What this policy does
Detects and redacts three Spanish identifiers using Phileas’s generic identifier filter with a
control-character validator, so each match is kept only if its control is correct:
- DNI (Documento Nacional de Identidad): 8 digits and a control letter, validated by the
mod23-lettervalidator. - NIE (Numero de Identidad de Extranjero): a leading X, Y, or Z (mapped to 0, 1, 2), 7 digits,
and a control letter, validated by the
mod23-lettervalidator. - CIF (the organization tax identifier): a leading organization-type letter, 7 digits, and a
control digit or letter, validated by the
es-cifvalidator.
Each is replaced with a distinct token.
Why the validators matter
The shapes alone (eight digits plus a letter, and so on) would over-match. The validator keeps a
match only if the control character is correct, so 12345678A (a DNI shape with the wrong control
letter) is left in place while 12345678Z is redacted.
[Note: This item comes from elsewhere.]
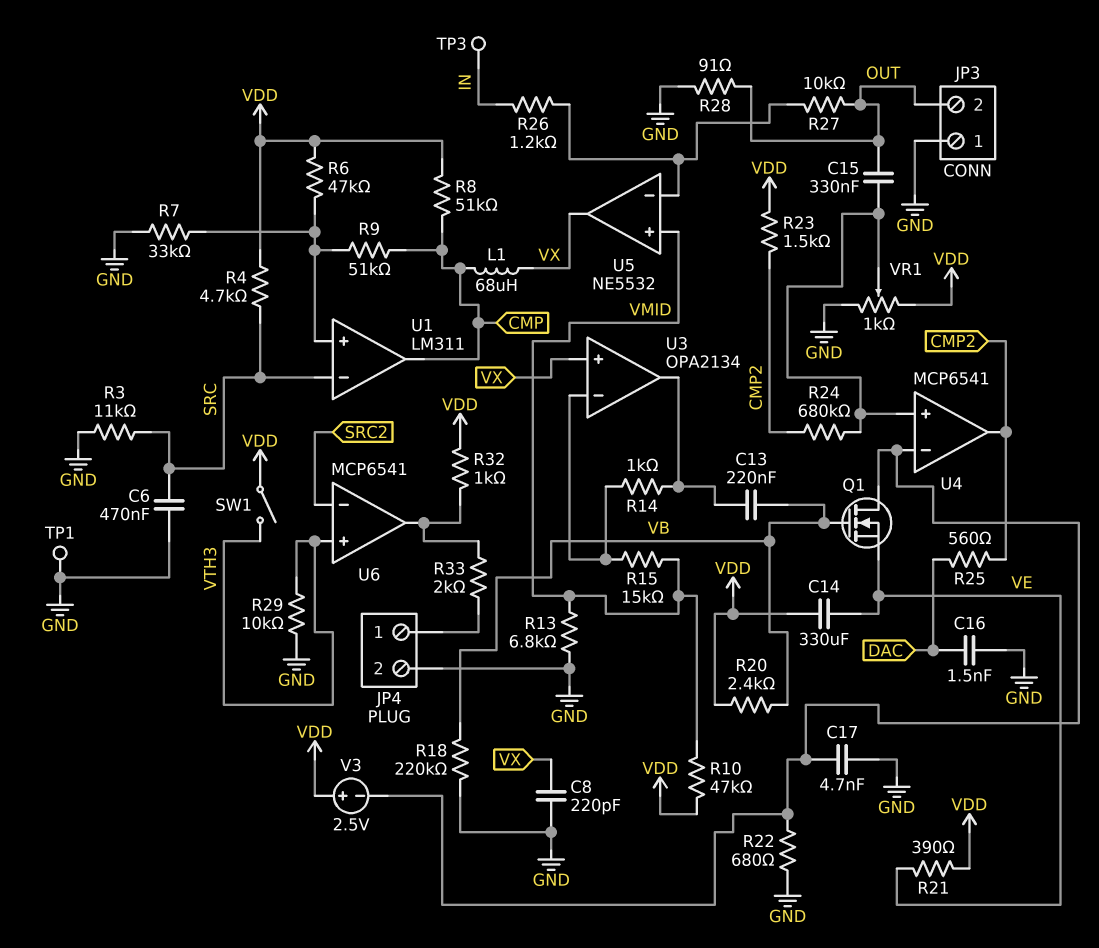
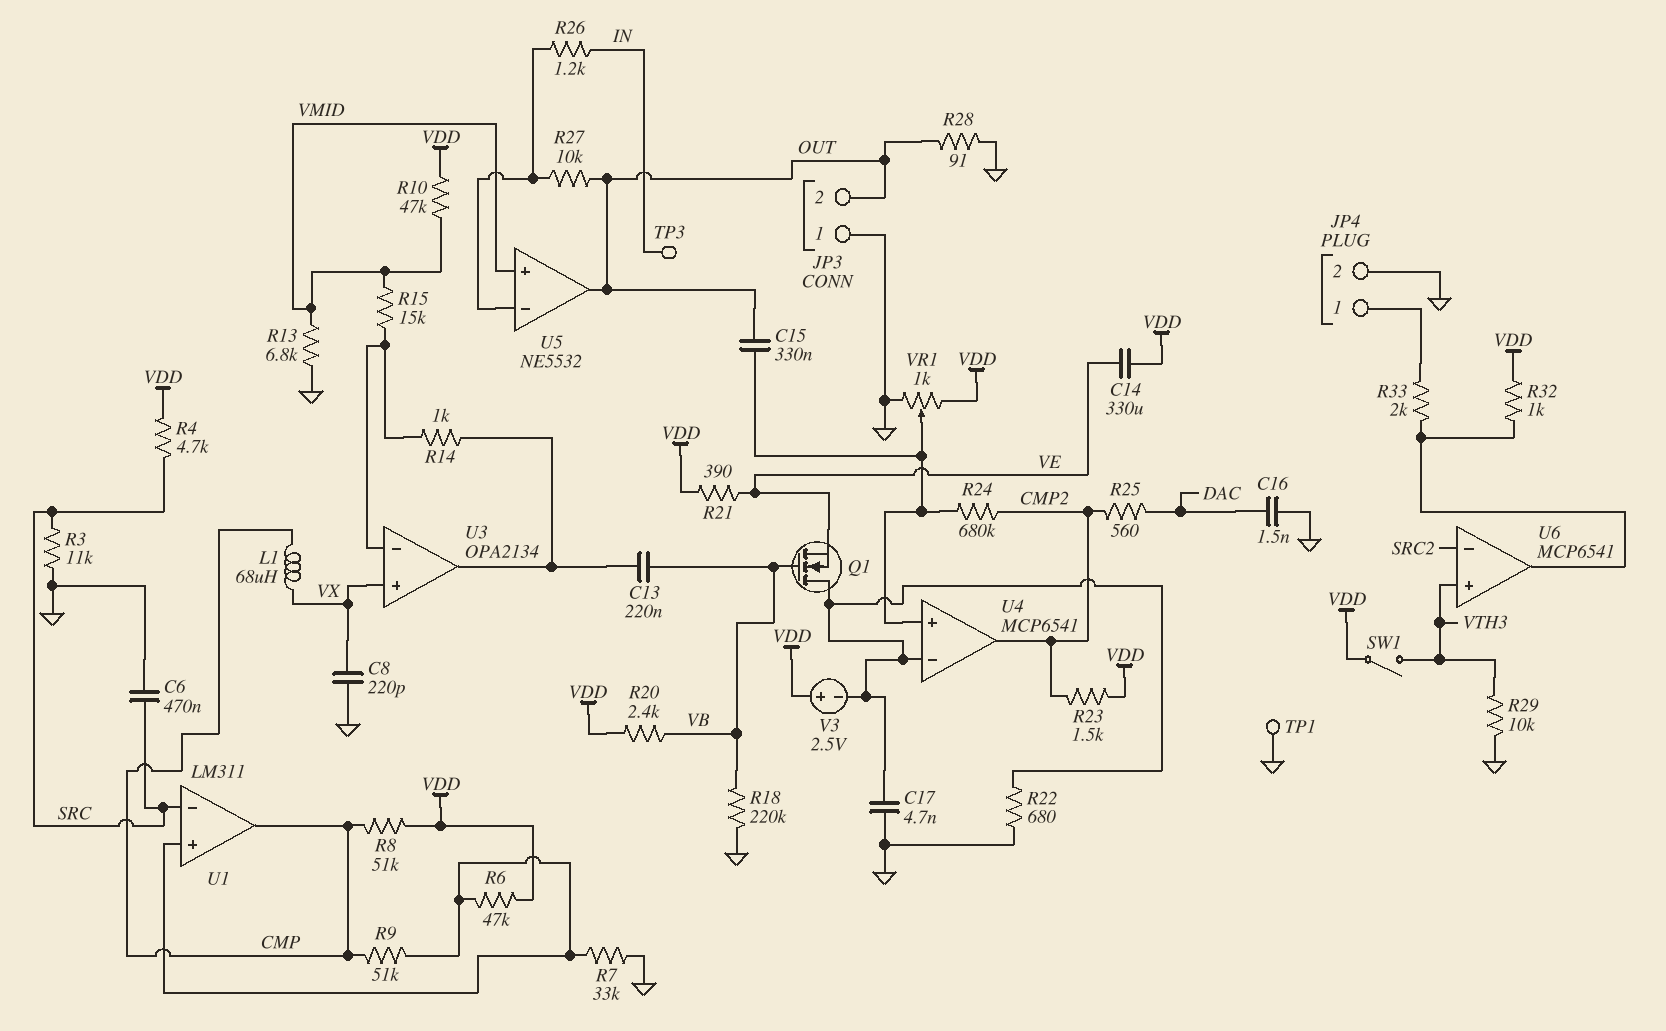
U5 pin out: VX -> OUT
Detection remains probabilistic; validate
against your own documents.
Test vectors
- DNI, valid:
12345678Z. Invalid (wrong control letter):12345678A. - NIE, valid:
X1234567L. Invalid (wrong control letter):X1234567A. - CIF, valid:
A58818501. Invalid (wrong control character):A58818502.
Contextual cues
In free text, anchor on a nearby cue (“DNI”, “NIE”, “CIF”) and capture only the identifier with
groupNumber:
{
"classification": "spanish-dni",
"pattern": "DNI[\\s:#-]*(\\d{8}[A-Za-z])",
"caseSensitive": false,
"groupNumber": 1,
"validator": "mod23-letter",
"identifierFilterStrategies": [
{ "strategy": "REDACT", "redactionFormat": "[REDACTED-SPANISH-DNI]" }
]
}
This trades recall for precision.
Prerequisites
Use Phileas 4.1.0 or later, which provides redaction policy schema 1.1.0 and the mod23-letter and
es-cif validators. The example input and output were verified against Phileas 4.1.0.